Last year, my husband Chris and I gave in to the cultural pressure to do what many couples do when they have kids—at some point, if it’s an option, you have to take them to Disney World, right? I felt a pit in the bottom of my stomach the minute the conversation began. “I think we have to go, right?” Chris said with a sigh, as we discussed vacation plans over our morning coffee, both clearly wrestling over our lack of desire to spend an arm and a leg on a crowded theme park. Chris’s company was generously offering to cover the flights for our entire family, and a family friend of a friend of a friend got us a substantial discount on park tickets.

“What kind of parents would we be, though, if we never took our kids to Disney World?” Chris joked, and we laughed at the obvious absurdity of the question, while also feeling that we “should” probably take advantage of the opportunity, right? There’s that “should” again. Everyone else loves Disney World. We “should” too. Everyone else’s Instagram photos confirm that surely it must be the happiest place on earth.

So we gave in. You only live once, we thought. Now, before I go on, please let me take a moment and speak to all the Disney-loving readers out there. Listen: We love you, we have nothing at all against the Magic Kingdom, or Dole Whip, or life-size cartoon characters. We are simply sharing an example of what fits and does not fit us as a couple and a family. If theme parks are your theme, that is awesome! Please feel completely free to enjoy the heck out of it.

Live it up. Savor each bite of the Mickey Mouse pancakes, sing your heart out at your favorite Disney sing-a-longs, stroll through Cinderella’s castle. To each his own. For us, however, it was not a world of laughter—it was a world of tears.

We spent an entire February day, from morning to nightfall, running around this overly crowded, freezing theme park, trying our best to make darn sure everyone had as much fun as we spent on this crazy place—feasting ourselves on “nutritious” theme-park food, standing in line after line for rides and shows and activities. By the end of the day, all I could think about was getting the heck out of there.
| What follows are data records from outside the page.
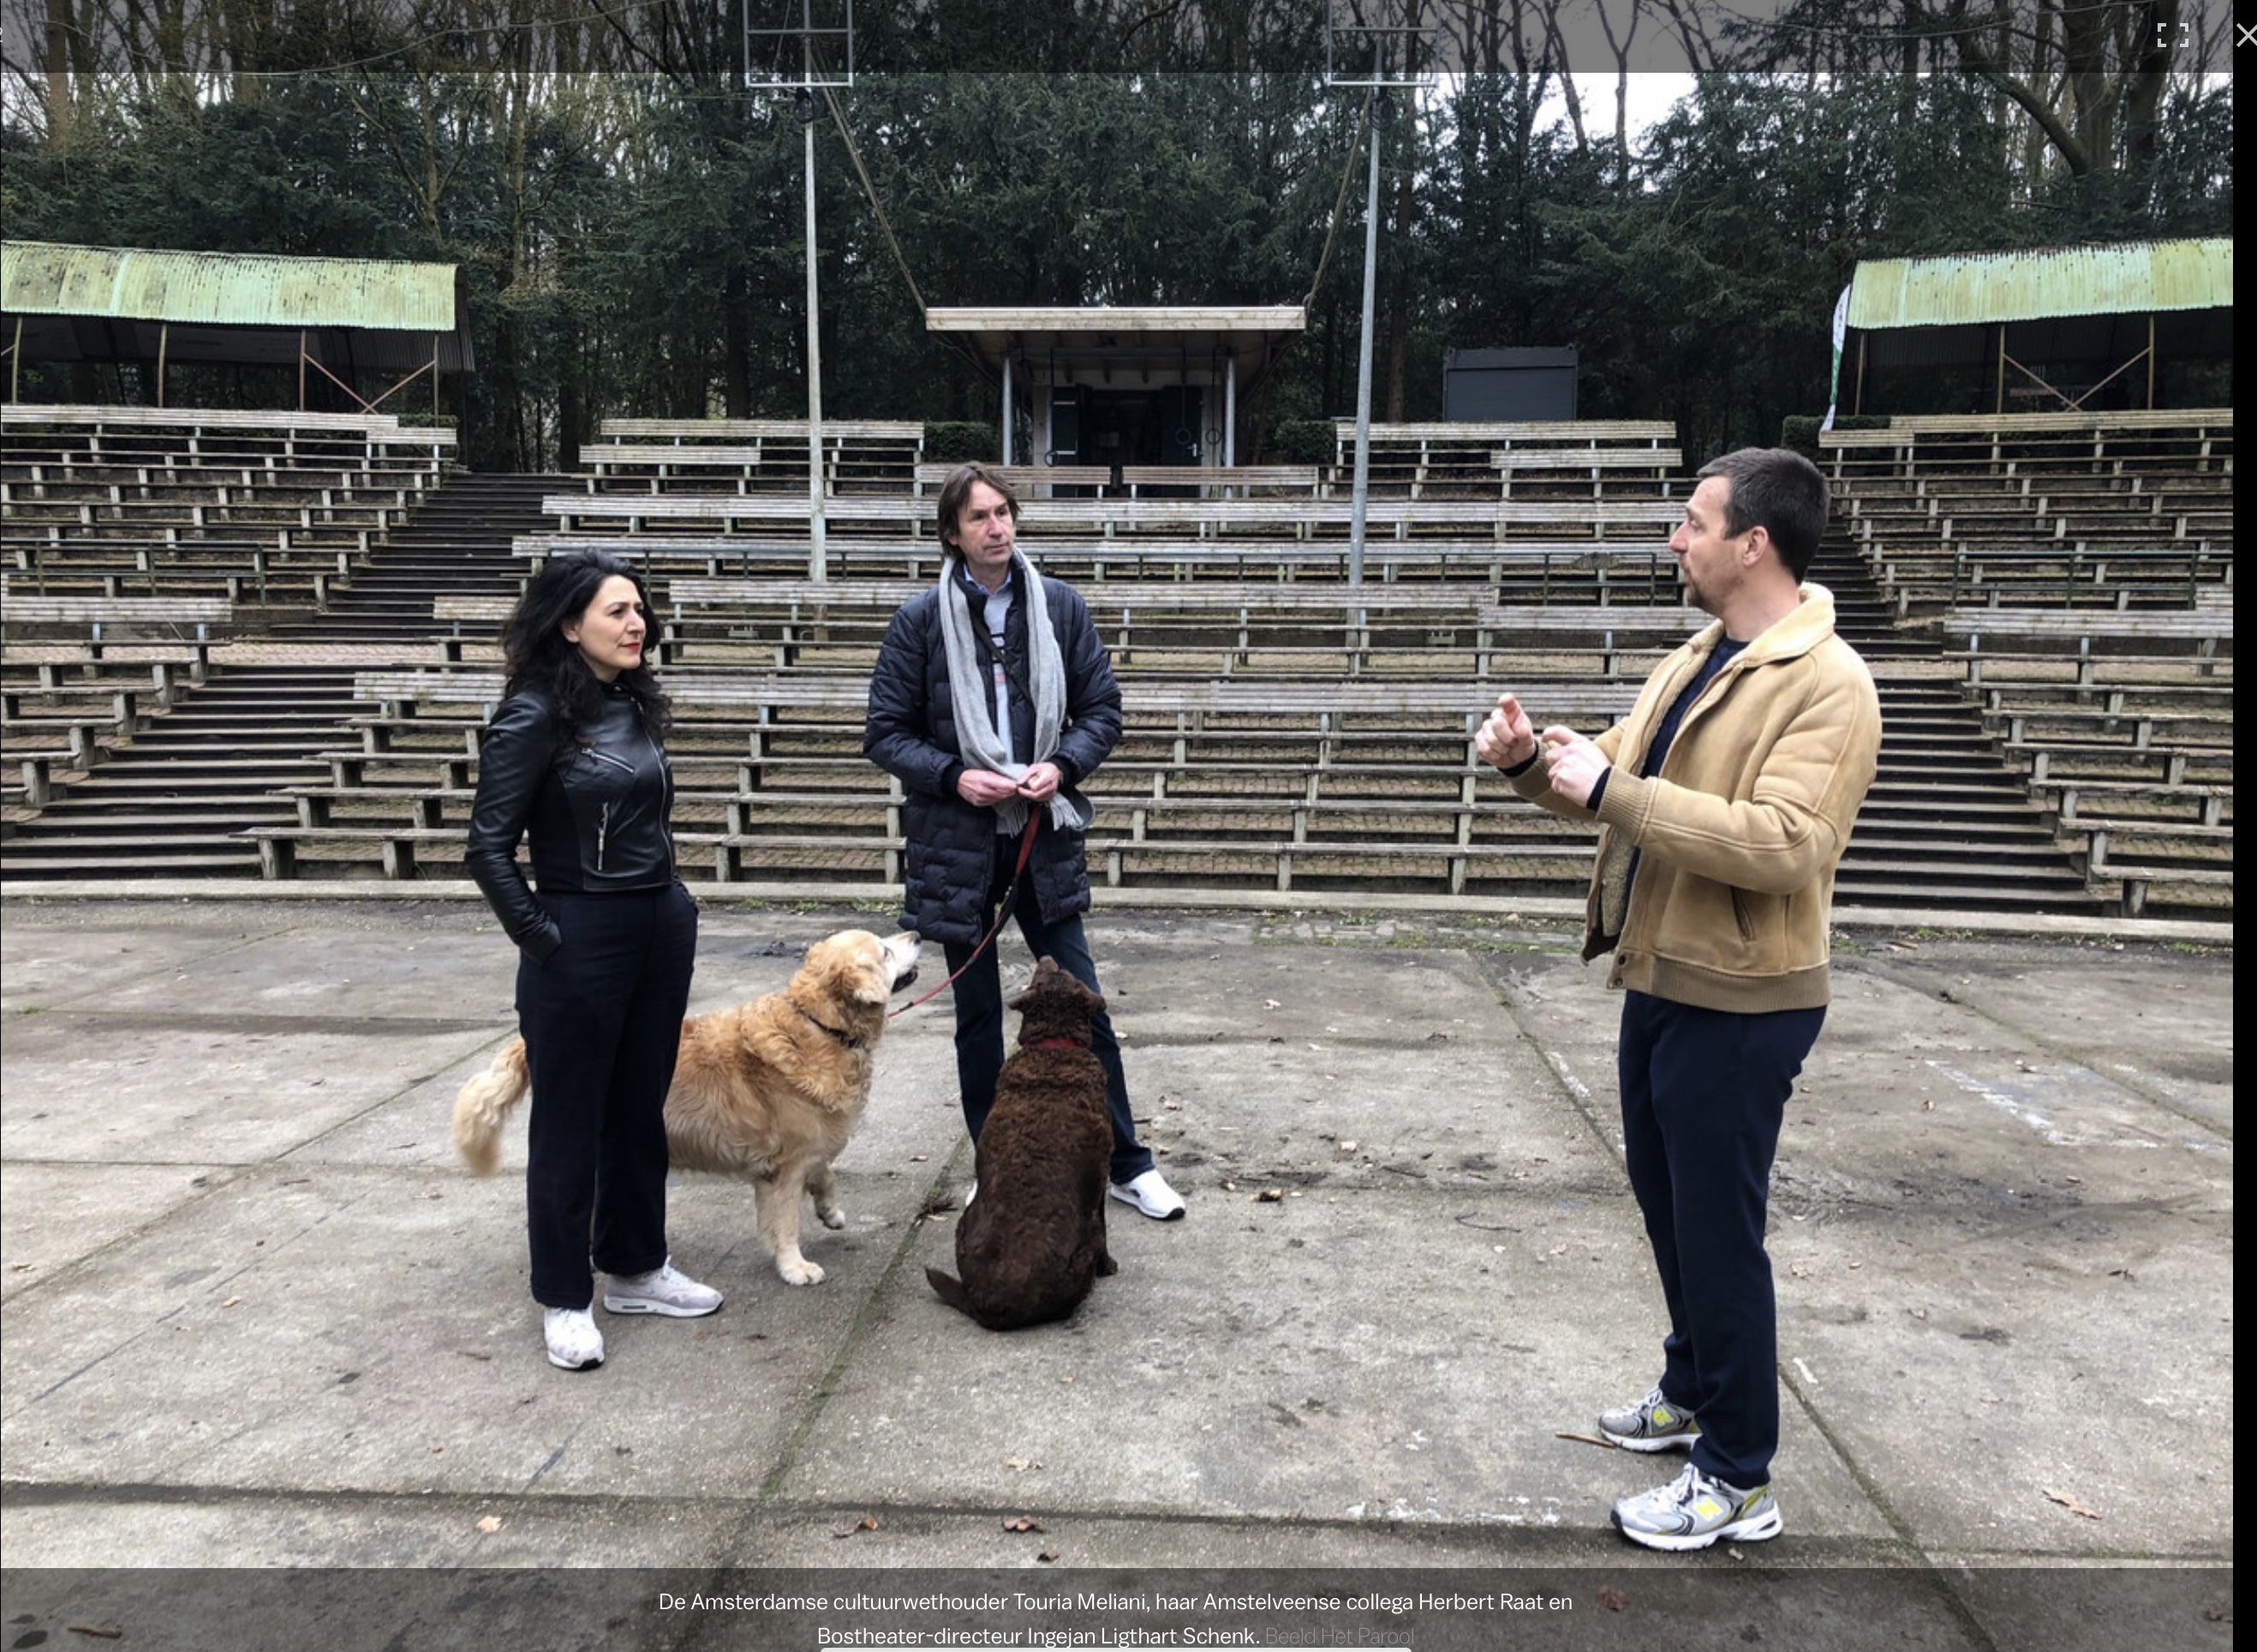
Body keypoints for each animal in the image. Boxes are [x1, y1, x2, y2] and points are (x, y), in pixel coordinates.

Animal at [453, 928, 922, 1286]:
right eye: (883, 950)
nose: (916, 933)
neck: (819, 1026)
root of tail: (528, 1043)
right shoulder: (784, 1167)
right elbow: (786, 1222)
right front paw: (795, 1267)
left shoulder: (805, 1148)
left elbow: (825, 1176)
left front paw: (831, 1213)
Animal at [927, 956, 1117, 1330]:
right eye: (1061, 973)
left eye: (1047, 974)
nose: (1047, 956)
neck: (1053, 1048)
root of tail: (989, 1307)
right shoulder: (1099, 1179)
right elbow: (1103, 1227)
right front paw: (1110, 1266)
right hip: (1082, 1253)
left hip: (962, 1223)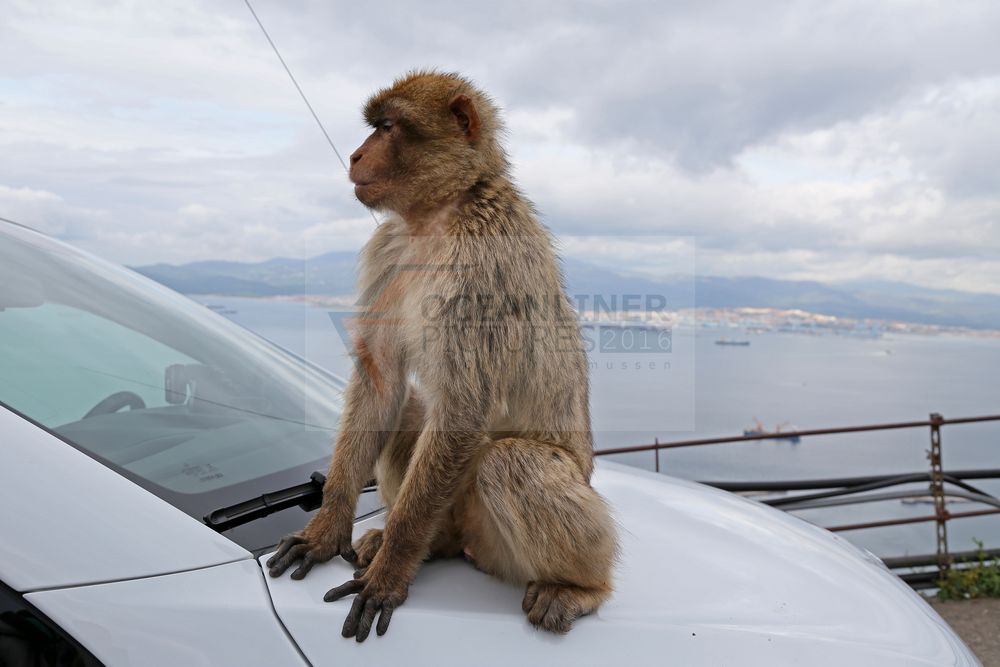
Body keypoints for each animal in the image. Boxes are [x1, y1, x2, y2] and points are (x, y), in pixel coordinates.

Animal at [267, 70, 617, 642]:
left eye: (388, 127)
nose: (356, 154)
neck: (439, 214)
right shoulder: (389, 246)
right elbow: (382, 379)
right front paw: (327, 530)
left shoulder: (481, 264)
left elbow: (463, 410)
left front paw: (390, 573)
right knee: (409, 405)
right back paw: (423, 547)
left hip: (501, 540)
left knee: (510, 460)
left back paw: (579, 587)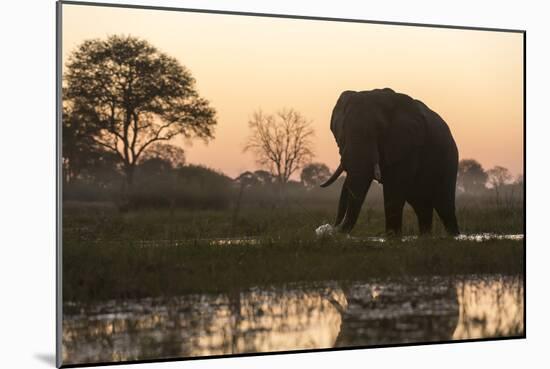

As we made our way to the exit—make that the line for the tram to the shuttle to the exit— along with the quarter-million other park visitors that day, I noticed something in the faces of some of the other parents we passed. They looked completely miserable.

I watched as some of them tried their best to balance a kid or two hanging off each arm, wailing and flailing from utter exhaustion, from too much candy, too many spins on the teacups, and simply too much overstimulation. One parent actually said out loud to us as we passed each other on the exit ramp, “How much did we pay for this?” Many of us seemed to be asking ourselves the same question.

No one looked particularly refreshed and rejuvenated, filled with gratitude and wonder at the golden moments they’d enjoyed as a family. Our family was ready to drop, dreaming of our nice warm beds and cozy blankets. We weren’t feeling the kind of tired-but-full you hope to feel after a day together in a magical place. We felt empty and exhausted.

After we traveled the many miles back to our hotel room, got the kids all tucked in tight, and finally collapsed in the beds we’d been dreaming of all day, Chris and I looked at each other and said, with weary eyes half open, “Let’s never do that again, okay?” Some lessons you have to learn the hard way.

We thought of all the other incredible things we could have possibly done with the money we spent on that day. Breathtaking mountains and rivers we could have enjoyed. Refreshing time spent splashing in the ocean, fishing at the lake, or camping out together, underneath the majestic stars. How different would we have felt after time spent where we truly wanted to be?

But we did receive a valuable gift that day. We found the misery and made a rule. And it has informed every trip we’ve planned ever since. We are not theme-park people, and that is okay. We feel no need to prove otherwise. We now try our best to intentionally choose activities and places that will speak to who we are as a family, to vacations we actually enjoy, not the ones the world tells us we should enjoy.